University of Houston student Jehv M. looked at a blank wall in his local McDonald's and saw opportunity. Hoping to boost Asian representation in the burger chain's advertising, Jehv created a poster featuring himself and a friend touting McDonald's french fries. They bought used McDonald's uniforms at a thrift store as disguises, then boldly hung the poster in a Pearland, Texas, location as customers ordered and ate around them. United Press International reported that 51 days later, the poster still hung on the wall unnoticed, as shown in a photo on Jehv's Twitter feed. As of Sept. 4, it was not clear whether management at McDonald's knew of the poster's origins.
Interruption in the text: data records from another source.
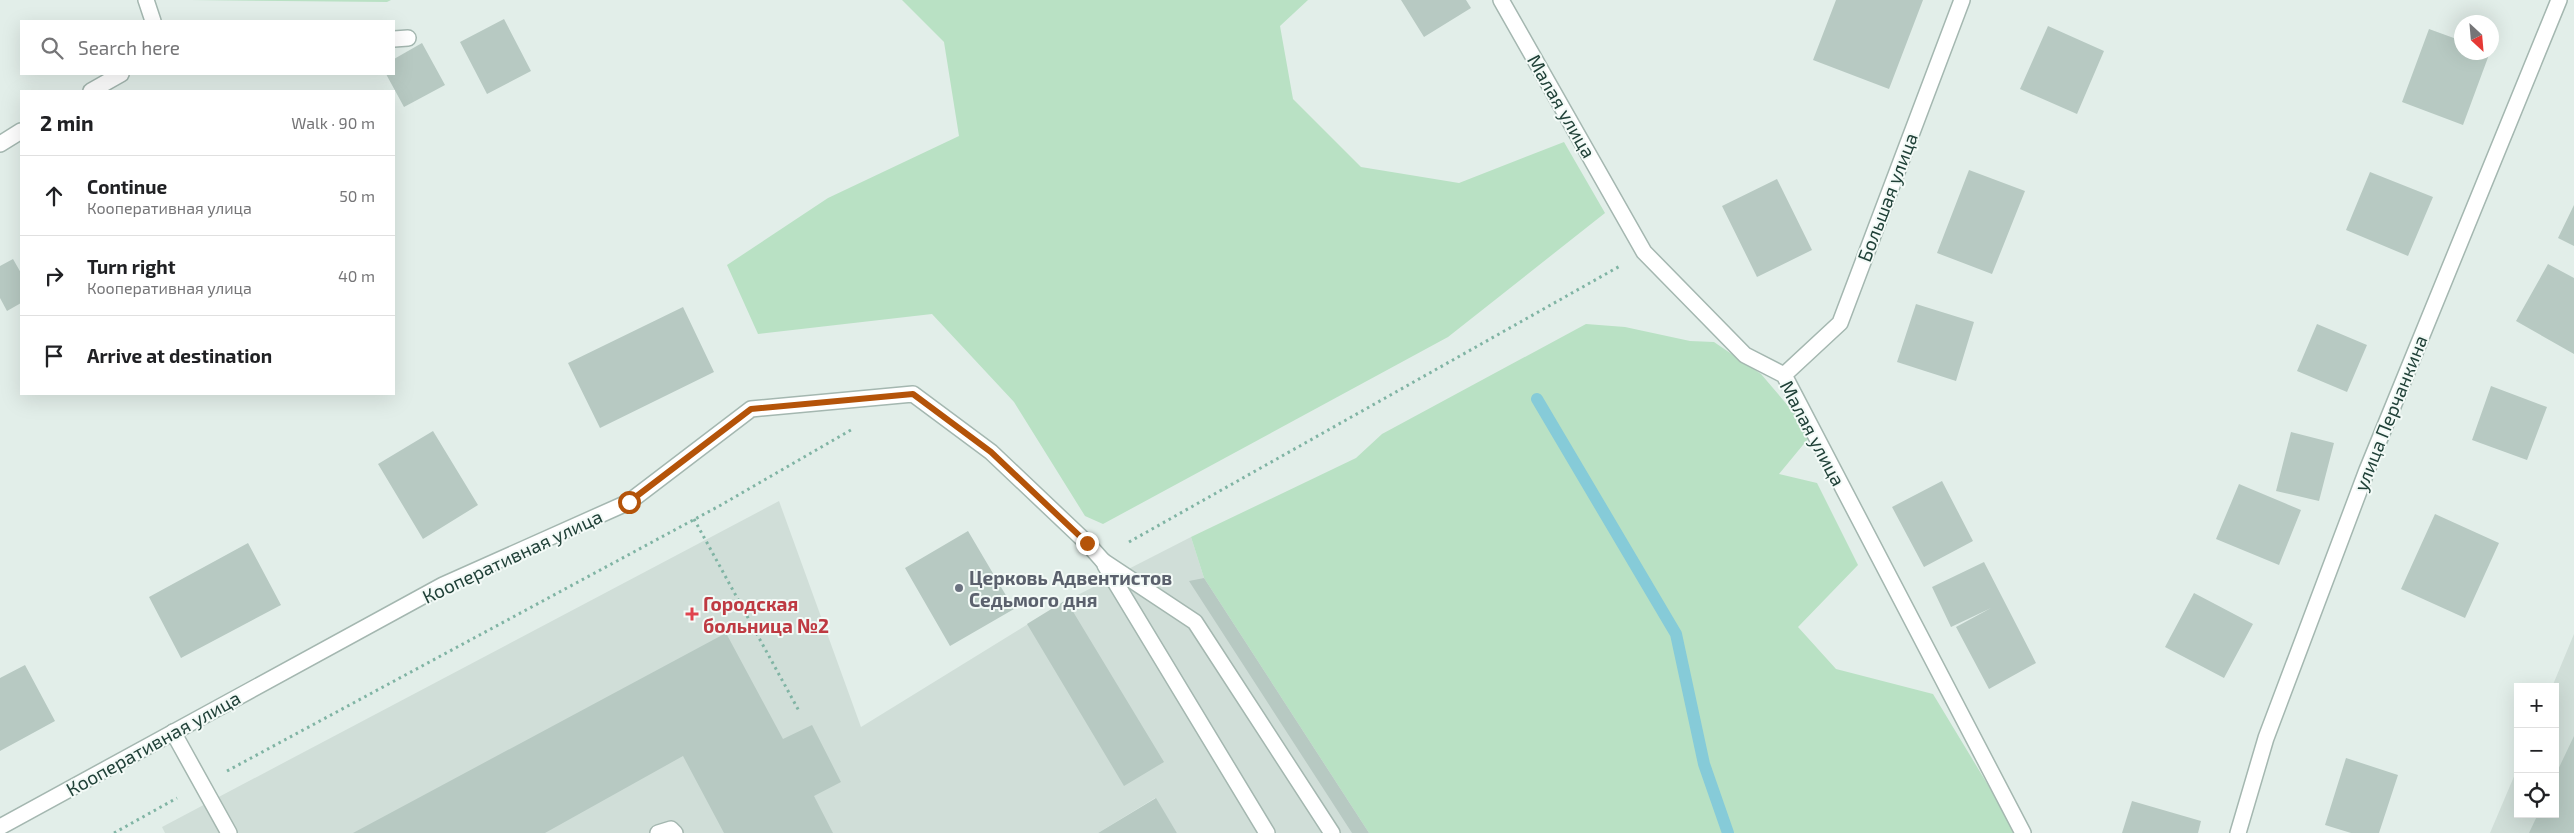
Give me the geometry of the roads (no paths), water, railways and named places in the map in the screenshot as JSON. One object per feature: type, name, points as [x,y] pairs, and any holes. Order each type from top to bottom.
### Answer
[{"type":"street","points":[[146,0],[153,20]]},
{"type":"street","name":"Малая улица","points":[[1501,0],[1644,252],[1745,355],[1784,375],[2023,833]]},
{"type":"street","name":"Большая улица","points":[[1784,375],[1840,323],[1962,0]]},
{"type":"street","name":"улица Перчанкина","points":[[2238,833],[2266,738],[2367,470],[2559,0]]},
{"type":"street","points":[[93,90],[119,75]]},
{"type":"street","points":[[0,144],[20,133]]},
{"type":"street","name":"Кооперативная улица","points":[[0,827],[443,584],[629,502],[751,409],[913,394],[991,452],[1087,543],[1103,561]]},
{"type":"street","points":[[1103,561],[1266,833]]},
{"type":"street","points":[[1103,561],[1195,622],[1332,833]]},
{"type":"street","points":[[173,732],[229,833]]},
{"type":"street","points":[[658,833],[671,829],[675,833]]},
{"type":"waterway","points":[[1537,399],[1676,634],[1704,764],[1728,833]]},
{"type":"place","name":"Церковь Адвентистов Седьмого дня","points":[[959,588]]},
{"type":"place","name":"Городская больница №2","points":[[692,614]]}]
On Sept. 3, as an unnamed woman drove through Columbia Park, Wash., she witnessed a beaver being struck by a car. She stopped and tried to help the animal, wrapping it in a towel before going home to find a container to put it in. When she returned to the scene about 30 minutes later, YakTriNews reported, she found 35-year-old Richard Delp sexually assaulting the dying beaver. Unsurprisingly, Delp was also found to be in possession of methamphetamine; police charged him with possession and animal cruelty. The beaver didn't survive.
Billy Warren Pierce Jr., 44, an inmate of the Pasco County (Florida) Jail, already awaiting trial on charges of capital sexual battery of a child, compounded his problems by trying to hire a fellow inmate to kill his victim and her family. WFTS reported the unnamed inmate told detectives Aug. 22 that Pierce offered him $9,000 and instructed him about how to get into the house, even suggesting using a gas line fed through a window as the murder method. Jail staff also obtained a contract signed by Pierce, detailing the targets of the killing and the agreed-upon price. When told on Sept. 4 he would be charged with solicitation of murder, Pierce objected, "But I haven't paid him any money yet."